More than five million central venous catheters are inserted into hospitalized patients in the United States each year. Placement of the catheter can vary depending on patient related factors and can be temporary or permanent.
Catheter Locations and Uses
Jugular (neck): The jugular veins are used for temporary and permanent catheters or ports to monitor a patient’s vital signs such as an ECG, heart rate, blood pressure, central venous pressure, temperature, peripheral venous oxygen saturation, and blood gas analysis.
Subclavian (chest): The subclavian veins are a common site for temporary and permanent central venous access for treatments such as chemotherapy, prolonged antibiotic therapy, and parenteral nutrition.
Femoral (groin): A femoral catheter may be necessary when access to the circulatory system is compromised and no other site for placement is available to administer large fluid volumes or potentially irritating medicines. It also provides temporary access for emergency situations and is the preferred catheter location for critically ill children.
Types of Central Venous Catheters
Tunneled Catheter: A tunneled catheter is passed through a vein under the skin from an insertion site to a separate exit site, where the catheter and its attachments emerge from underneath the skin. The entrance site is most commonly placed in the neck (jugular) but may also be placed in the groin (femoral), or chest (subclavian).The exit site is typically located in the chest, making the access ports less visible than if they were to directly protrude from the neck. Passing the catheter under the skin helps to prevent infection and provides stability for long-term use. Tunneled catheters are considered “permanent” because they can remain in place from seven days to twelve months.
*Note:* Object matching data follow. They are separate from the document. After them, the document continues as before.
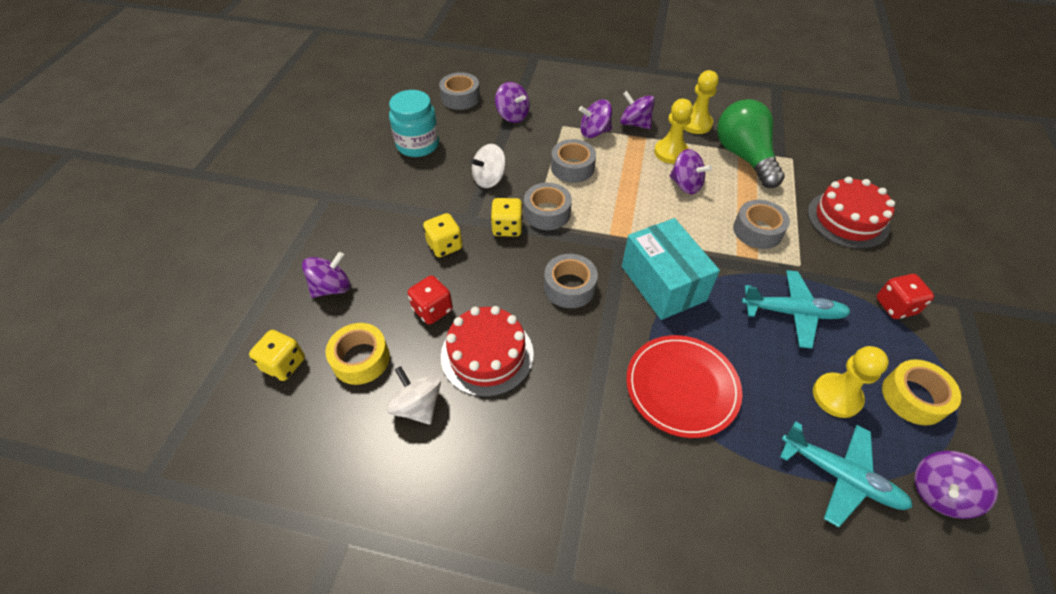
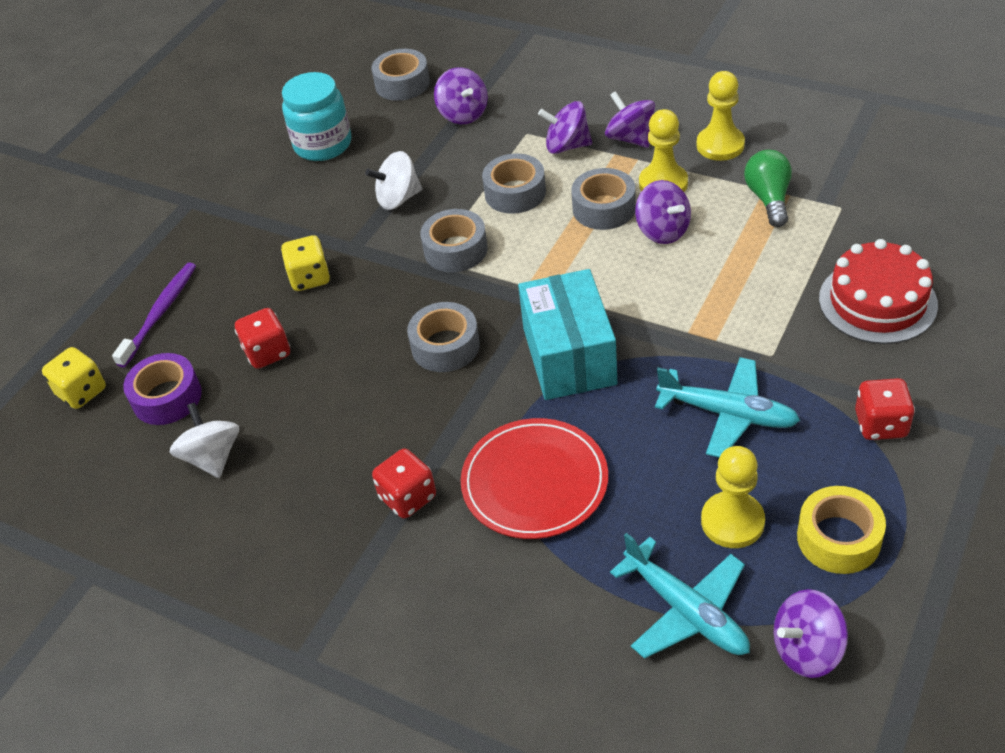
camera: 20 degrees right, 5 degrees down
purple spinning top [302,252,350,298] -> purple toothbrush [112,262,196,368]
yellow tape [326,323,390,385] -> purple tape [123,353,202,425]
red cake [441,306,534,397] -> none
yellow dice [490,198,523,236] -> none
green light bulb [717,99,785,188] -> green light bulb [744,150,792,227], size x0.60
grey tape [733,200,790,249] -> grey tape moved to [571,168,636,230]
none -> red dice [372,448,436,519]

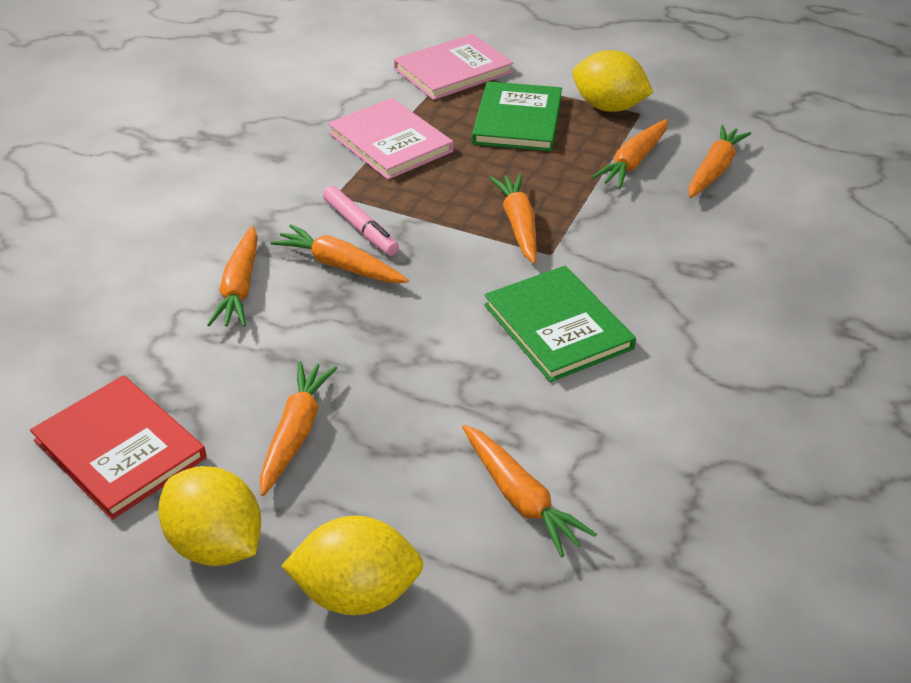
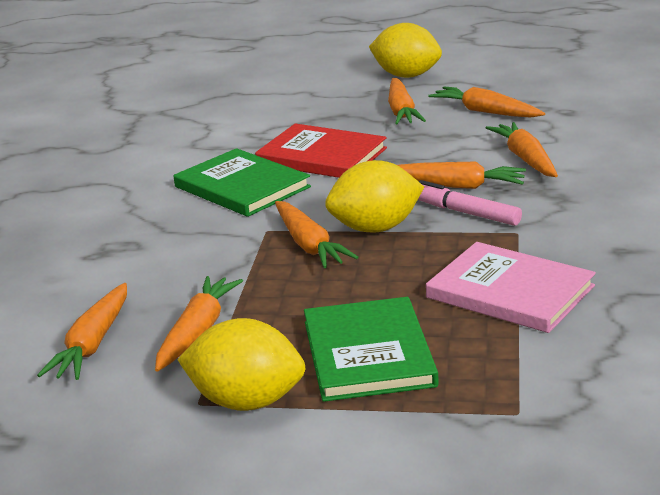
camera: 165 degrees right, 15 degrees down
red book [30,375,207,520] -> red book moved to [255,123,387,178]
yellow lemon [281,516,424,615] -> yellow lemon moved to [325,160,424,233]
pink book [394,34,514,100] -> none
orange carrot [462,425,597,557] -> orange carrot moved to [428,86,545,118]

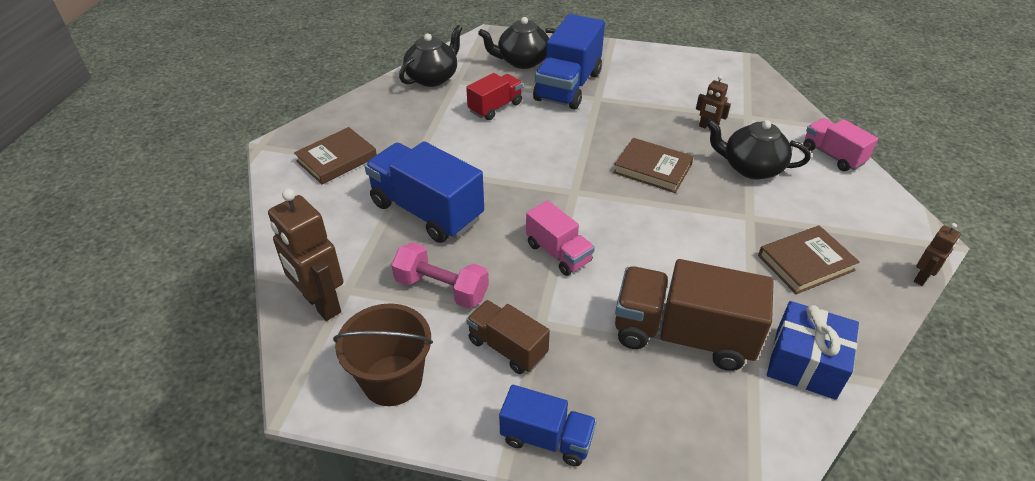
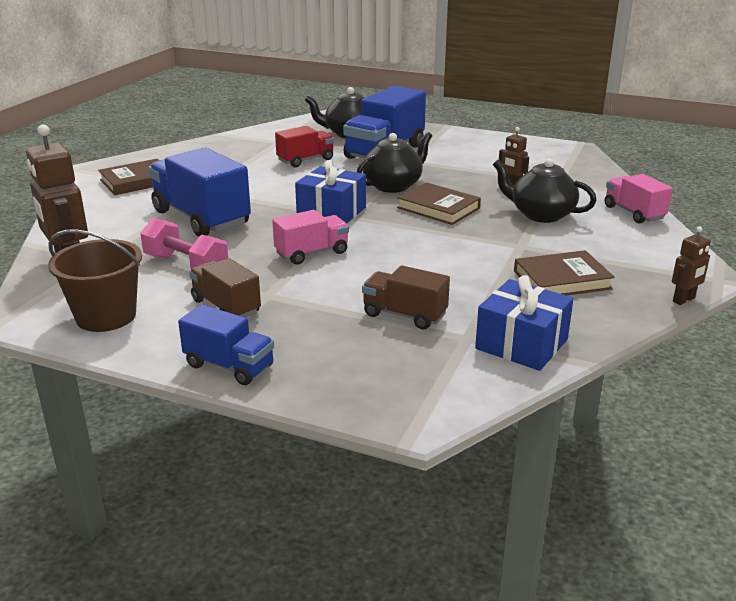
camera: 10 degrees right, 15 degrees down
black teapot [399,25,462,87] -> black teapot moved to [357,132,432,193]
pink truck [526,201,595,276] -> pink truck turned 90 degrees counterclockwise [272,210,349,265]
brown truck [615,259,774,371] -> brown truck [362,266,450,329], size x0.57
none -> blue gift [295,160,366,223]

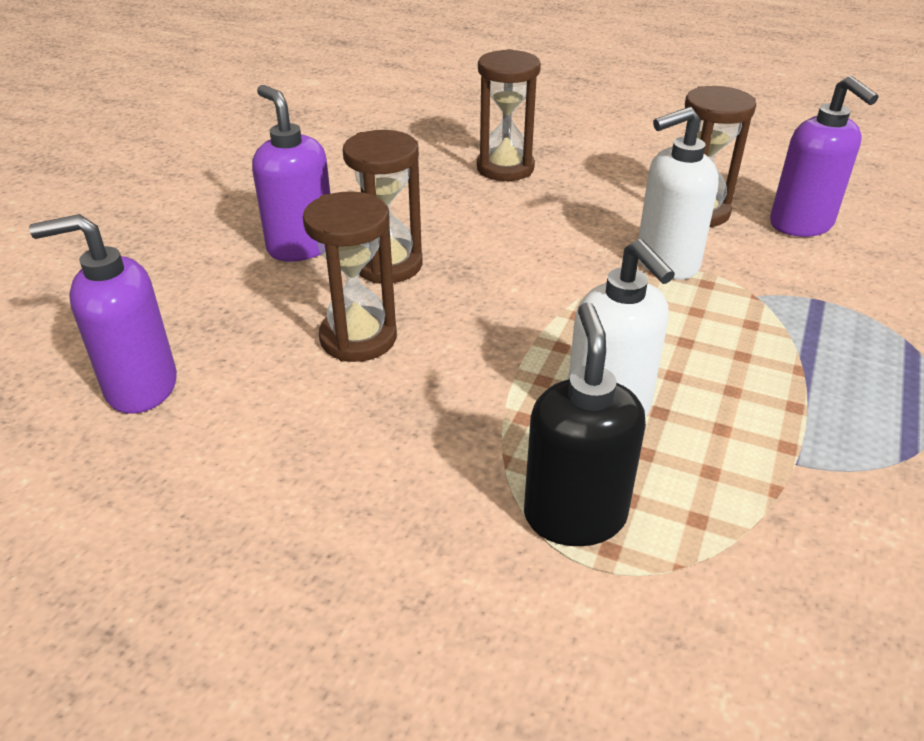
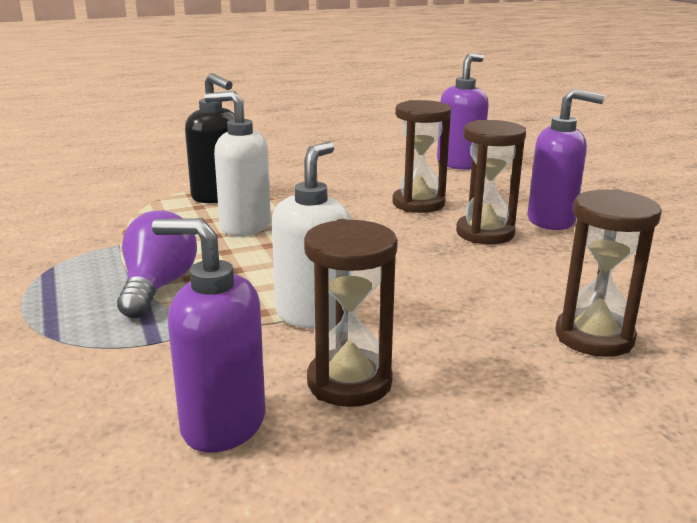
camera: 135 degrees right, 15 degrees down
none -> purple light bulb [117,210,197,318]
Non-Tunneled Catheter: A non-tunneled catheter is considered “temporary” and does not pass through a vein to a separate exit location. Like the tunneled catheter, the entrance site can be in the neck (jugular), groin (femoral), or chest (subclavian). Patients that require non-tunneled catheters are at risk of injection at the entrance site so care must be taken to keep the area clean. Non-tunneled catheters are considered “temporary” because they only remain in place for a few hours or days.